Tension in the relationship between the United Kingdom and the European Union has escalated over Brexit. British Prime Minister Boris Johnson has set October 15, 2020 as the deadline for the conclusion of negotiations on a post-Brexit agreement. However, major disagreements between the two parties remain over the content of this trade deal.

On Tuesday, tensions escalated further with the start of the eighth round of bilateral Brexit negotiations due to statements made by UK Prime Minister Boris Johnson last Sunday that revealed these negotiations have reached a critical point. He set October 15 of this year as a deadline for concluding a post-Brexit agreement with the EU, and reiterated that the UK will not compromise its independence.
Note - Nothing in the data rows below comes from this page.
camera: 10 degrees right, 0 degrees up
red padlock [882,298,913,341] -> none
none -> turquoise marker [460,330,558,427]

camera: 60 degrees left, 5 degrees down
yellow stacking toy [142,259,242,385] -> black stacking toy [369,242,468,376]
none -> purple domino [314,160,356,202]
The UK officially left the EU on January 31, 2020, with the transition period set to expire on December 31, 2020. The dispute between the two sides revolves around the workings of a potential free trade agreement, which they need to sign before December 31 to regulate their joint relations going forward. London believes the EU is delaying the issue in order to secure gains at the UK’s expense. Therefore, Johnson stressed that the EU was clear about the Brexit timetable and that this agreement should be finalized by the time the European Council meets on October 15, 2020. He said this was necessary in order for the agreement to be implemented by the end of the year.
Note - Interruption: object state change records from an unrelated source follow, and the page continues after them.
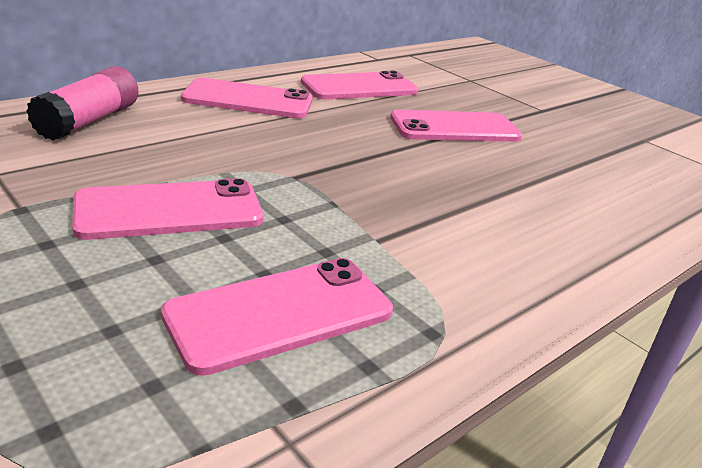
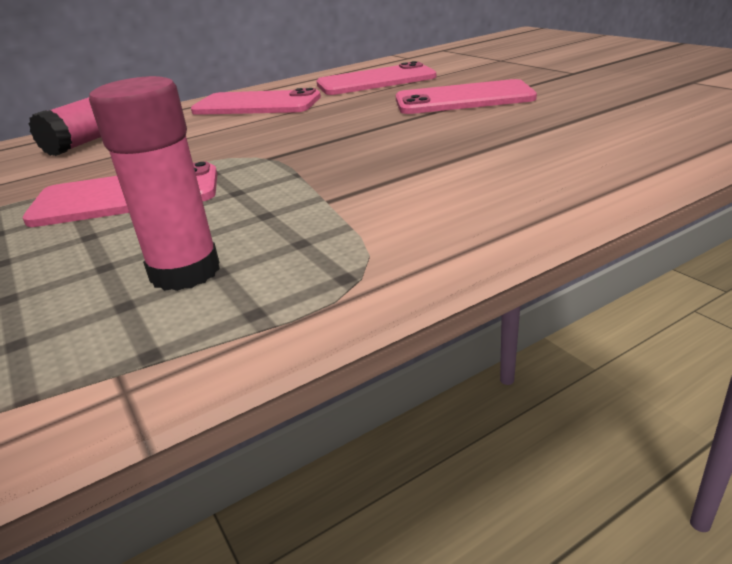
camera: 15 degrees right, 0 degrees up
pink phone [161,258,393,376] -> pink glue stick [89,76,220,291]

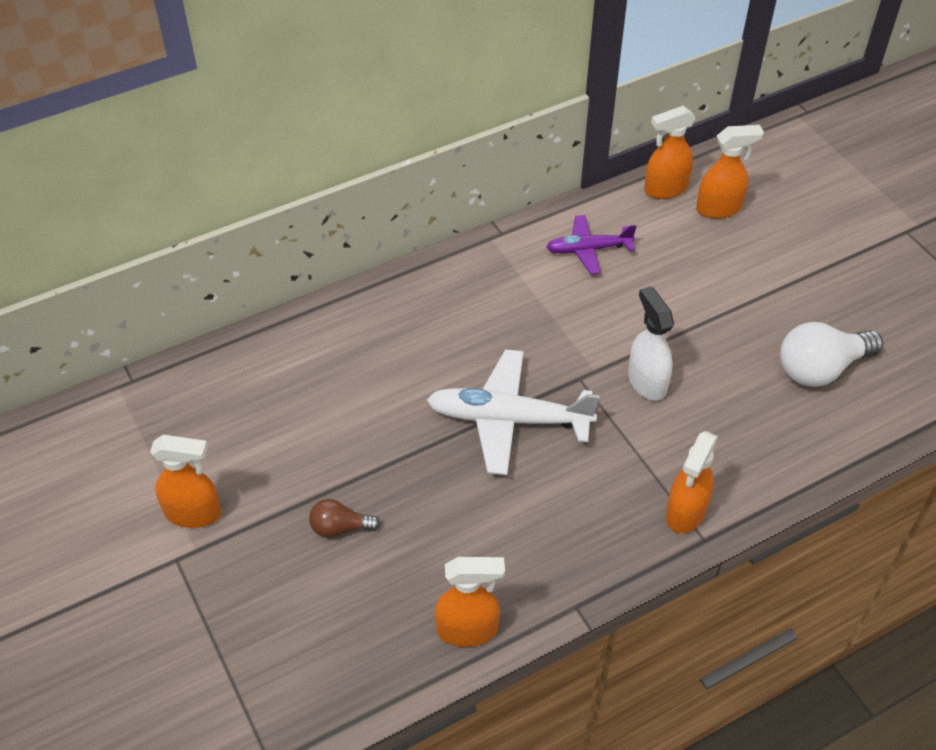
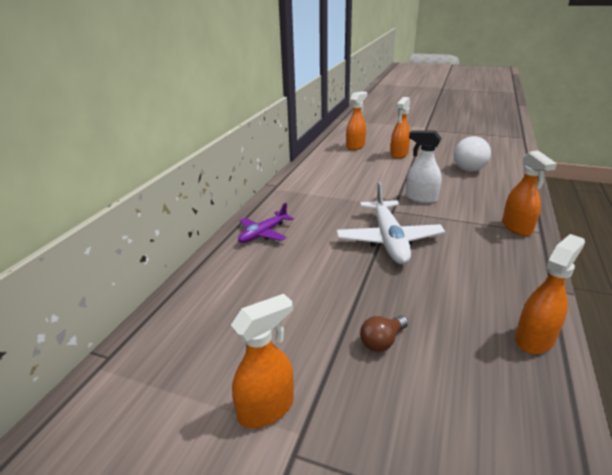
camera: 40 degrees left, 20 degrees down
white plane [427,349,600,475] -> white plane turned 60 degrees counterclockwise [336,182,445,264]
purple plane [546,215,637,274] -> purple plane moved to [238,203,294,243]
orange spray bottle [644,106,696,199] -> orange spray bottle moved to [390,97,410,159]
Johnson’s statements included a threat that will undoubtedly put pressure on the EU to finalize the agreement. He indicated that the UK may actually renege, as was rumoured, on some of its previous commitments with regard to Brexit, which is unacceptable to the EU. He said that the UK “will be ready”. In response, the President of the European Commission, Ursula von der Leyen, said that Britain “is legally obliged to respect the Brexit withdrawal agreement, as a prerequisite for any future partnership.” Without an agreement, the fate of almost a trillion dollars in trade between Britain and the EU will be mired by uncertainty regarding taxes and regulations, risking severe delays at customs and shortages of a wide range of goods.
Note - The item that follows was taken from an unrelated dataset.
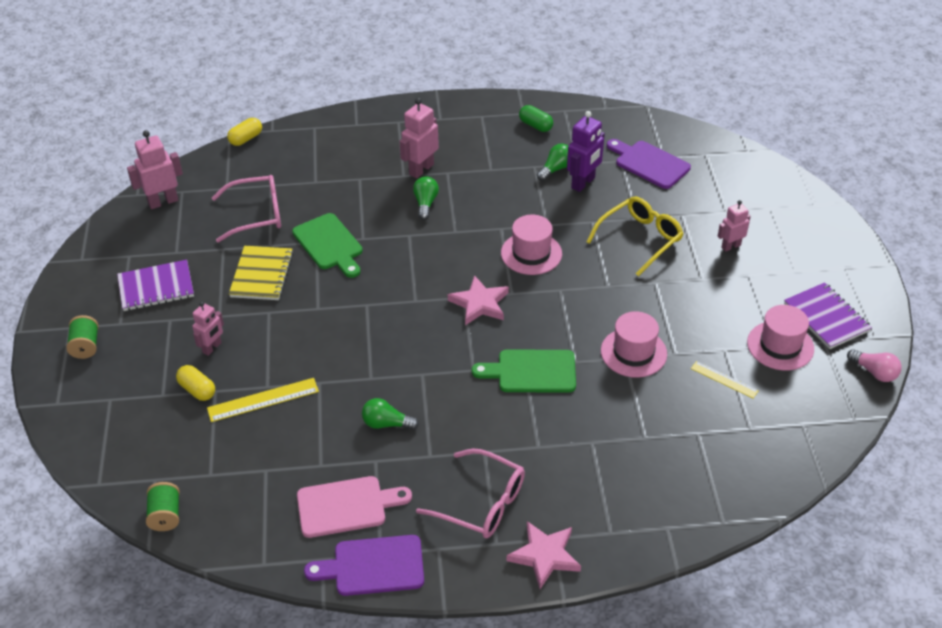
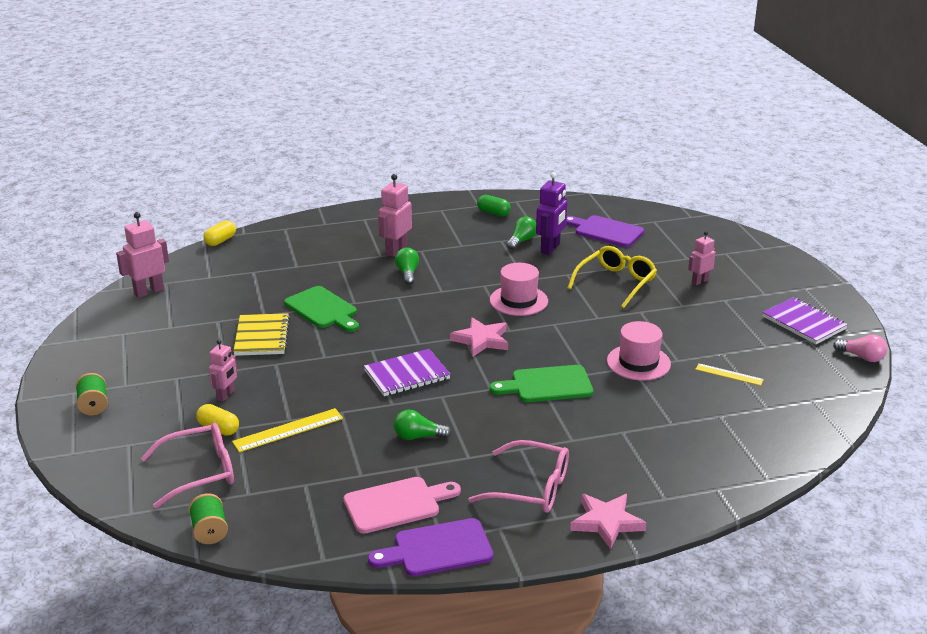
camera: 10 degrees left, 15 degrees down
purple notebook [117,260,194,311] -> purple notebook moved to [364,349,451,396]
pink glasses [212,175,281,243] -> pink glasses moved to [141,423,234,508]
pink hat [747,305,814,371] -> none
Negotiations between the UK and the EU have stalled due to a number of issues, but of particular concern are fisheries rights, the conditions to ensure fair competition, and the workings of customs regulations in Northern Ireland. According to the Financial Times, the British government will on Wednesday present a bill that “would repeal” the legal scope of some parts of the deal that defined the Brexit withdrawal agreement, including the commitment to avoid a hard border in Northern Ireland. Under the Northern Ireland Protocol, this British territory will have to follow some EU rules in the wake of the post-Brexit transition period, in order to ensure that there are no physical borders and avoid a resurgence of tension following three decades of bloody conflict. It is expected that this bill will further exacerbate the disagreements between the two parties. “Everything that has been signed in the past must be respected … It’s also a pre-condition for confidence in the future,” the EU chief Brexit negotiator, Michel Barnier, told France Inter. For his part, Ireland’s foreign minister Simon Coveney said this would be “a very unwise way to proceed.”

The British public voted in a referendum on June 23, 2016 to leave the EU and on January 31, 2020, the UK formally withdrew, ending 45 years of economic integration with Europe. European rules will remain in effect in the UK until December 31, 2020, while the two parties try to reach a free trade agreement. Significant disagreement between the two sides over this agreement has led to escalating tension in their joint relations.